I haven’t met a single person in my life that doesn’t like doughnuts. I’m not saying there aren’t people out there who don’t, I just haven’t met any of them. After a visit with my in-laws and looking through my mother-in-law’s buffet of magazines that she gets (I always browse through People and Southern Living), I came across this recipe for doughnut holes. Looking at the picture and reading the recipe clearly showed that this was pretty simple, and looked delicious. I showed the picture to my husband, and he agreed that I should make these. Of course he did.
We have a small deep fryer at the house (that doesn’t get used often), but I prefer to use this when the oil needs to be a certain temperature for frying. If the temperature isn’t right, it can throw off your recipe. If the oil isn’t hot enough, the dough will absorb the oil and get super greasy all the way through…and if it’s too hot, the outside gets cooked before the inside does, leaving you with a crispy outside and a gooey inside. And hey, if you want to go that route, go right ahead…just make sure you use some pasteurized eggs. 😉
After these little guys are done cooking, let them dry completely on paper towels (if you’re not serving them right away) before rolling in powdered sugar. These actually sat in an airtight container for a couple days at my house, with my family munching away at them. While they’re sitting in an airtight container, the moisture will turn the powdered sugar somewhat into a glaze after time. So if this happens to you, don’t panic! My brother said, “Oh, they have a little bit of slimy feeling to them.” When I explained what had happened with them, he said, “I’m not saying it’s a bad thing, because I can’t stop eating them.” Well, there you go.

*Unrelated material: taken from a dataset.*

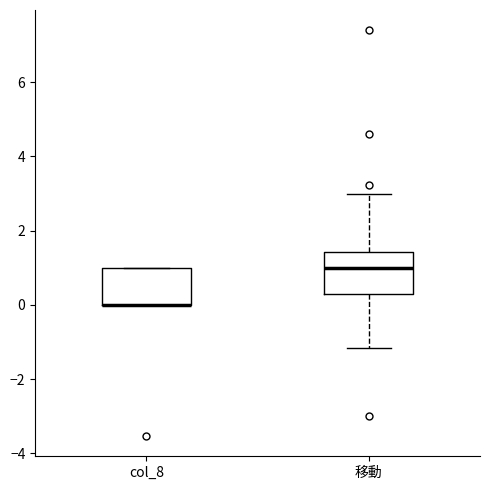

Where is the lower edge of the box for col_8 on the y-axis? The values are not printed on the chart, so give them approximately, as read against the axis.

0.0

Cinnamon Sugar Doughnut Holes Recipe:
1 1/2 cups all purpose flour
1/3 cup granulated sugar
2 1/4 teaspoons baking powder
1 teaspoon cinnamon
1/4 teaspoon salt
1 large egg, beaten
1/2 cup milk
3 tablespoons unsalted butter, melted
powdered sugar
Pour oil to depth of 1 1/2 inches into a 12 inch iron cast skillet, heat to 350 degrees. Whisk together flour and next 4 ingredients in a large bowl. Make a well in center of mixture, stir in egg and next 2 ingredients until well blended (batter will be dry). Drop batter by level tablespoonfuls, 6 to 8 at a time, into hot oil. Fry in batches, turning occasionally, 2 minutes on each side or until browned. Drain on paper towel-lined plate, serve warm. Sprinkle with powdered sugar.